Direktorat Lalu Lintas (Ditlantas) Polda Daerah Istimewa Yogyakarta (DIY) akan melengkapi personelnya dengan kamera tubuh (body worn camera) dan dashboard camera (dashcam) mulai tahun 2025. Langkah ini diambil untuk mengoptimalkan penegakan hukum lalu lintas berbasis elektronik serta meningkatkan profesionalitas petugas di lapangan.
Direktur Lalu Lintas Polda DIY, Kombes Pol. Yuswanto Ardi, menjelaskan bahwa penggunaan perangkat ini akan memperkaya informasi yang dapat diolah menjadi rekomendasi bagi petugas. “Ini akan memperkaya khazanah informasi yang didapatkan untuk dapat diolah menjadi rekomendasi-rekomendasi yang diperlukan bagi petugas lapangan,” ujarnya di kompleks Kepatihan, Yogyakarta, Kamis (13/2).
Selain kamera tubuh, kendaraan patroli personel juga akan dilengkapi dengan dashcam. Kedua perangkat ini nantinya akan terhubung dengan sistem electronic traffic law enforcement (ETLE) yang sudah ada. Dengan demikian, jangkauan pemantauan pelanggaran lalu lintas akan semakin luas dan fleksibel.
Perluasan Jangkauan Pemantauan
Kombes Pol.
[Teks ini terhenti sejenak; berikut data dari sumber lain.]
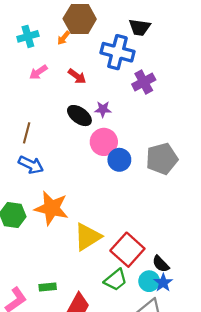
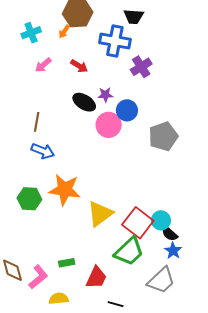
blue circle: (119, 160) -> (127, 110), moved
green trapezoid: (116, 280) -> (129, 251), size x1.4
cyan circle: (149, 281) -> (161, 220), moved

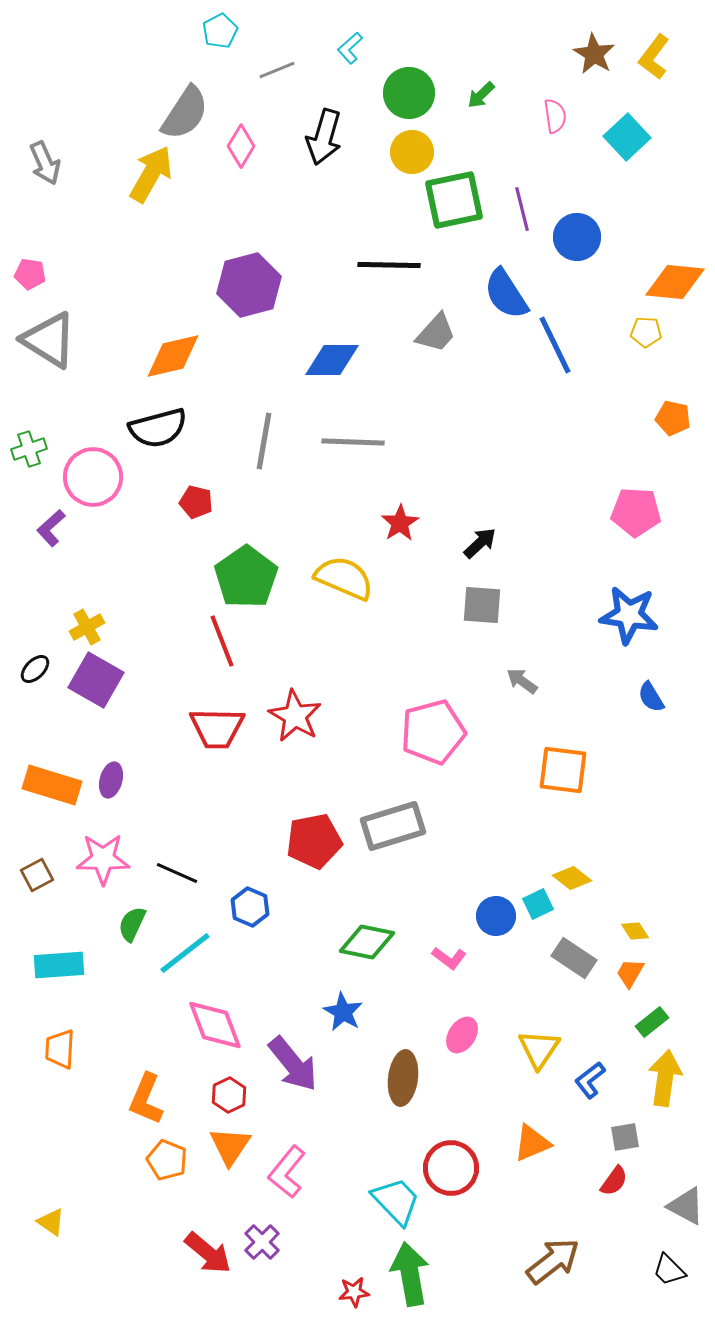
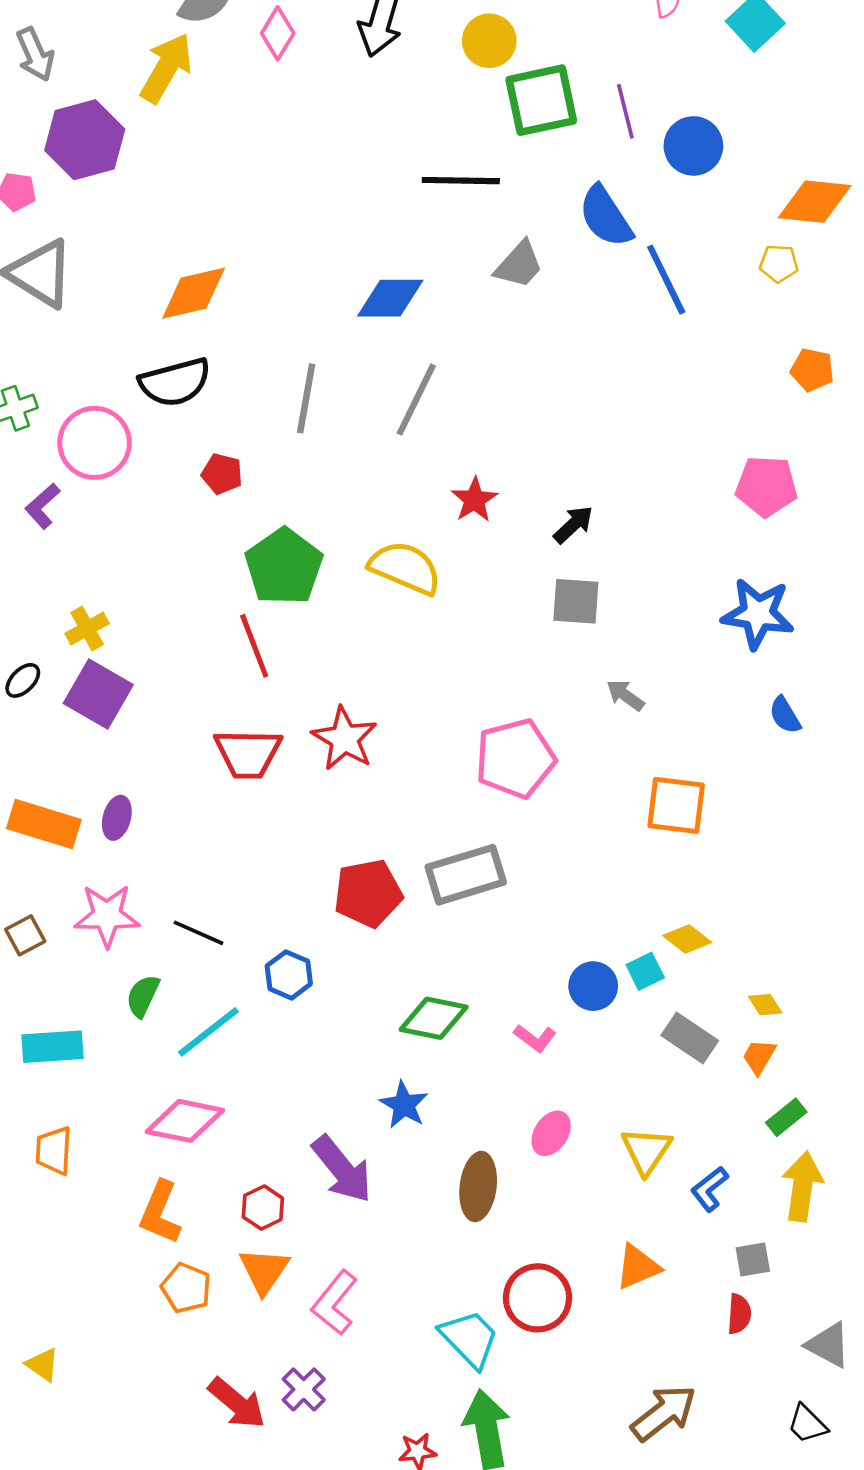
purple hexagon: (249, 285) -> (85, 140), moved
gray line: (353, 442) -> (416, 400), turned -66
pink diamond: (215, 1025) -> (185, 1121), moved, turned -58
red semicircle: (614, 1181) -> (739, 1314), turned -32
Ardi menekankan bahwa penggunaan kamera tubuh dan dashcam akan mengatasi keterbatasan kamera statis yang selama ini hanya terpasang di titik-titik tertentu. “Kamera yang terpasang di tubuh petugas maupun kendaraan patroli memungkinkan pengawasan yang lebih luas, termasuk di lokasi-lokasi yang selama ini tidak terjangkau ETLE statis,” jelasnya.
Ia juga berharap perangkat ini dilengkapi dengan fitur automatic number plate recognition (ANPR), yaitu teknologi pengenalan pelat nomor kendaraan secara otomatis yang terintegrasi dengan sistem ETLE. Fitur ini akan memudahkan identifikasi pelanggar lalu lintas secara akurat dan cepat.
Penegakan Hukum yang Lebih Efektif
Dengan penerapan perangkat ini, petugas tidak lagi melakukan penindakan atau penilangan secara manual terhadap pelanggar. “Tidak ada lagi yang sifatnya melakukan kegiatan-kegiatan yang menggunakan tilang manual,” tegas Kombes Pol. Ardi.
Proses penegakan hukum akan dilakukan secara elektronik, di mana data pelanggaran yang terekam oleh kamera tubuh dan dashcam akan langsung diproses melalui sistem ETLE. Hal ini diharapkan dapat mengurangi potensi kesalahan manusia (human error) dan meningkatkan transparansi dalam penegakan hukum.
Meskipun rencana penerapan dimulai pada 2025, jumlah unit body worn camera dan dashcam yang akan didistribusikan masih dalam tahap finalisasi. Kombes Pol. Ardi menyatakan bahwa perangkat akan diberikan secara bertahap, dengan prioritas kepada personel yang bertugas pada fungsi operasional.
“Kalau anggota, sampai ribuan orang. Akan tetapi, nanti akan bertahap dan diprioritaskan pada fungsi-fungsi yang operasional,” ujarnya. Langkah ini dilakukan untuk memastikan bahwa perangkat digunakan secara efektif oleh petugas yang paling membutuhkan.